Außerdem liegt eine Audio-CD mit dem überarbeiteten Soundtrack von Jean-François Freitas bei; die Musik ist atmosphärisch, jedoch sind die 13 Lieder meist deutlich kürzer als zwei Minuten.

Zusammen mit Flashback (1992) war Another World das bekannteste Spiel des französischen Herstellers Delphine Software, der 2004 dichtmachte. Während Flashback mit Fade to Back 1995 einen eher mäßigen Nachfolger in 3D bekam, gab es zu Another World 1994 mit unveränderter Technik Heart of the Alien (nur für Segas Mega-CD), in dessen Entwicklung Éric Chahi aber nicht mehr involviert war. Er arbeitete bereits mit seinem neuen Team Amazing Studio an Heart of Darkness, welches jedoch nach endlosen Verzögerungen erst 1998 erschien - und als 2D-Action-Adventure zu der Zeit nur noch wenig Anhänger fand. Es sollte Amazing Studios einziges Spiel bleiben und Chahis Ausstieg aus der Spielebranche markieren.

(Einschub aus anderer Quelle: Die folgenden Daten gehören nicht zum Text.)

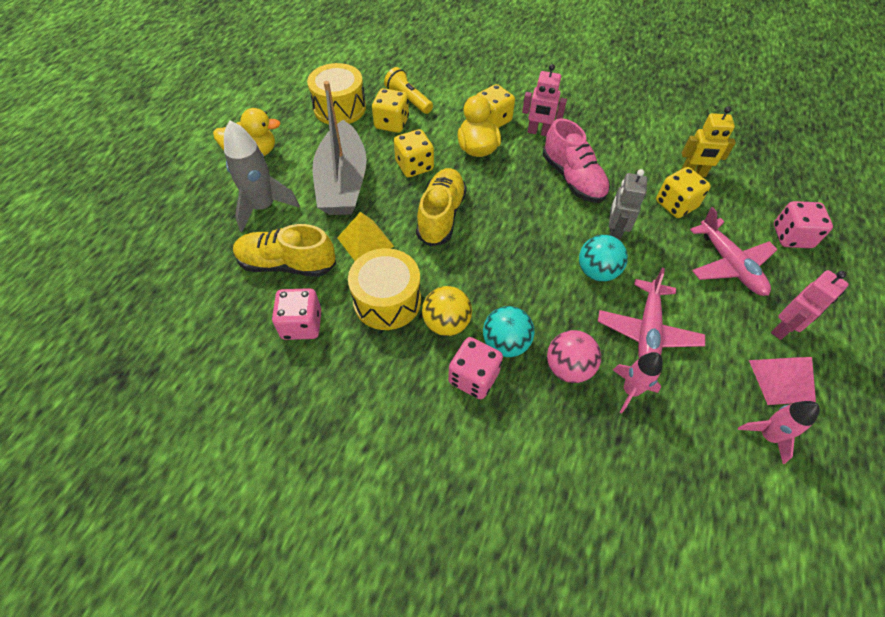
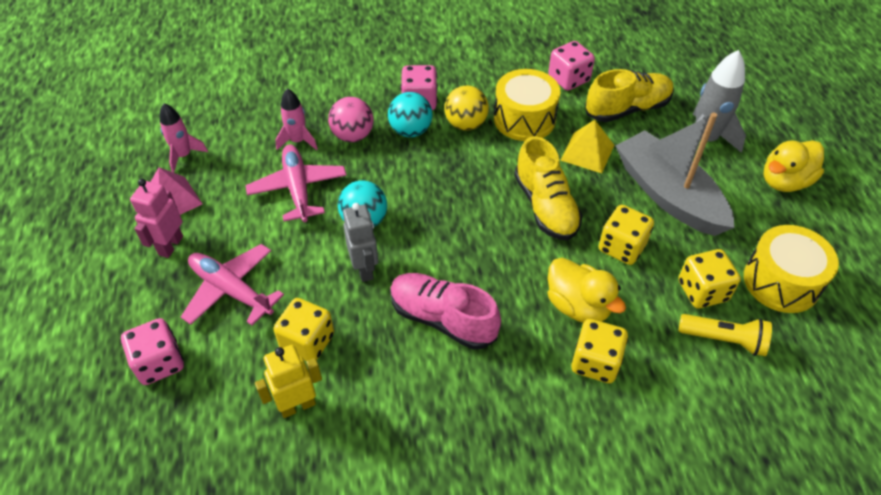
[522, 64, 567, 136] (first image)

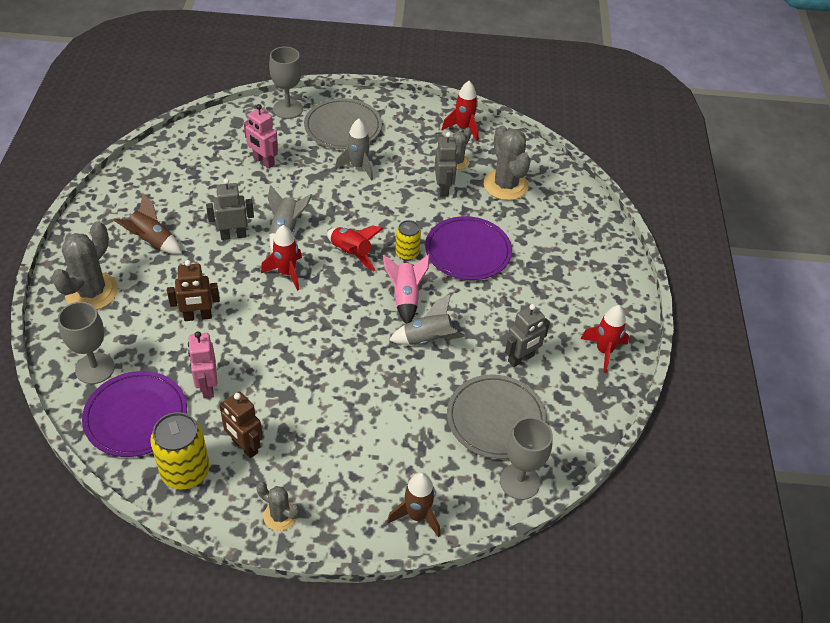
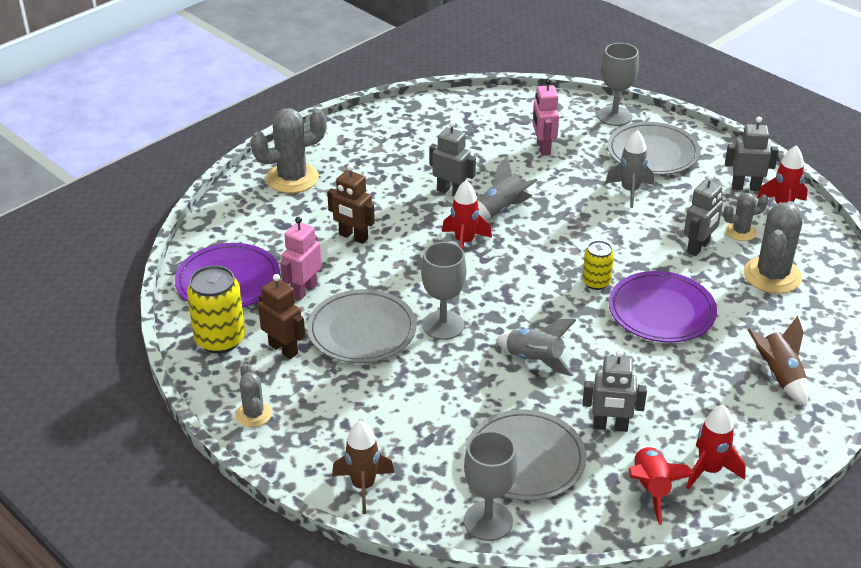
[421, 242, 466, 340]
[747, 316, 809, 406]
[258, 274, 305, 359]
[629, 445, 695, 525]
[383, 254, 430, 324] (first image)
[307, 289, 417, 363]
[725, 117, 779, 191]

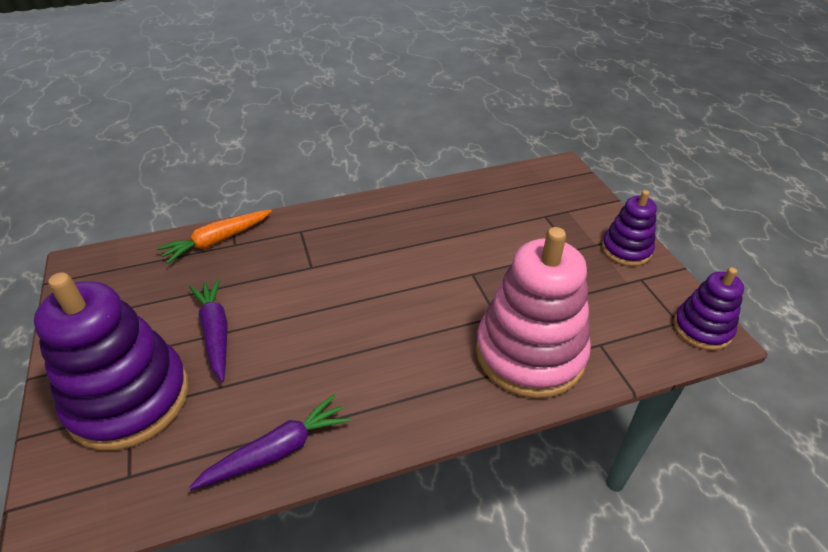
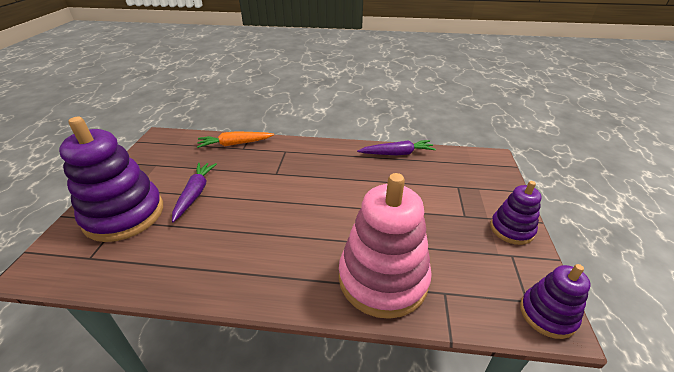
[357, 140, 436, 156]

Another World ist ein schönes Spiel mit gelungener Atmosphäre, welches seine leider überraschend kurze Spielzeit durch einen hohen Schwierigkeitsgrad verdeckt. "Jetzt aber zurück zu Another Earth."

PS: Im Making-of-Video wird untertitelt: "Auch 'Another Earth' wurden nicht vergessen, es gibt sie noch und sie ist immer noch Teil der geheimnisvollen Aura dieses Klassikers." Bezieht sich das nur auf obigen Schlusssatz, in dem unsere Erde aus Sicht der anderen Welt als "Another Earth" bezeichnet wird, oder gibt es vielleicht geheime Abschnitte oder Easter Eggs?

Another World: 15th Anniversary Edition (PC)
Frogster/ElektroGames/Éric Chahi 2006 | MobyGames | OGDb
Programmierung, Grafiken und Originaldesign: Éric Chahi
Musik und Soundeffekte: Jean-François Freitas
Update: Kleinere Berichtigungen
Balkan Toni (Gast) am 2008-04-05 20:54

Entscheidung getroffen

Das trifft sich gut - ich wollte mir das Spiel kaufen (es wird gerade im MediaMarkt für 4,99€ verkauft), war mir aber nicht ganz sicher - dein Review hat mir jetzt bei der Entscheidung, es doch zu tun geholfen. "Another World" habe ich nie selbst gespielt, nur vor Erwigkeiten einem deutlich älteren Nachbarsjungen beim Spielen zugeschaut und der wollte mich damals nicht spielen lassen, der Arsch. Wird also Zeit, was nachzuholen.

HomiSite am 2008-04-06 00:32

Bei 5 Euro hätte ich auf jeden Fall blind zugeschlagen, bei 15 Euro wäre es sicher trotz des Bonusmaterials etwas viel. Habe gar nicht so viel über das Spiel selbst geschrieben, aber es lohnt sich schon - und nur um zu sehen, wie Anfang der 90er Hits aussahen.

Nun müsste ich auch mal "Flashback" selbst spielen, das hatten meine Kumpels damals gezockt. Der Nachfolger war auf jeden Fall Crap.
Balkan Toni (Gast) am 2008-04-06 13:04

"Flashback" habe ich bei einem Freund auf dem SNES gelegentlich gespielt und war damals begeistert. Meinst du mit dem Nachfolger "Fade to Black"? Das war bei meinem allerersten Soundblaster dabei - dem Soundblaster, der den Computer meines Vaters zerstört hat! (Geschichte dazu in meinem Artikel zum hivering Isles-Bug) - trotzdem war ich damals von "Fade to Black" ziemlich begeistert. Die späteren Spiele der Firma ("Time Commando" und so...) haben nicht so einen Eindruck hinterlassen...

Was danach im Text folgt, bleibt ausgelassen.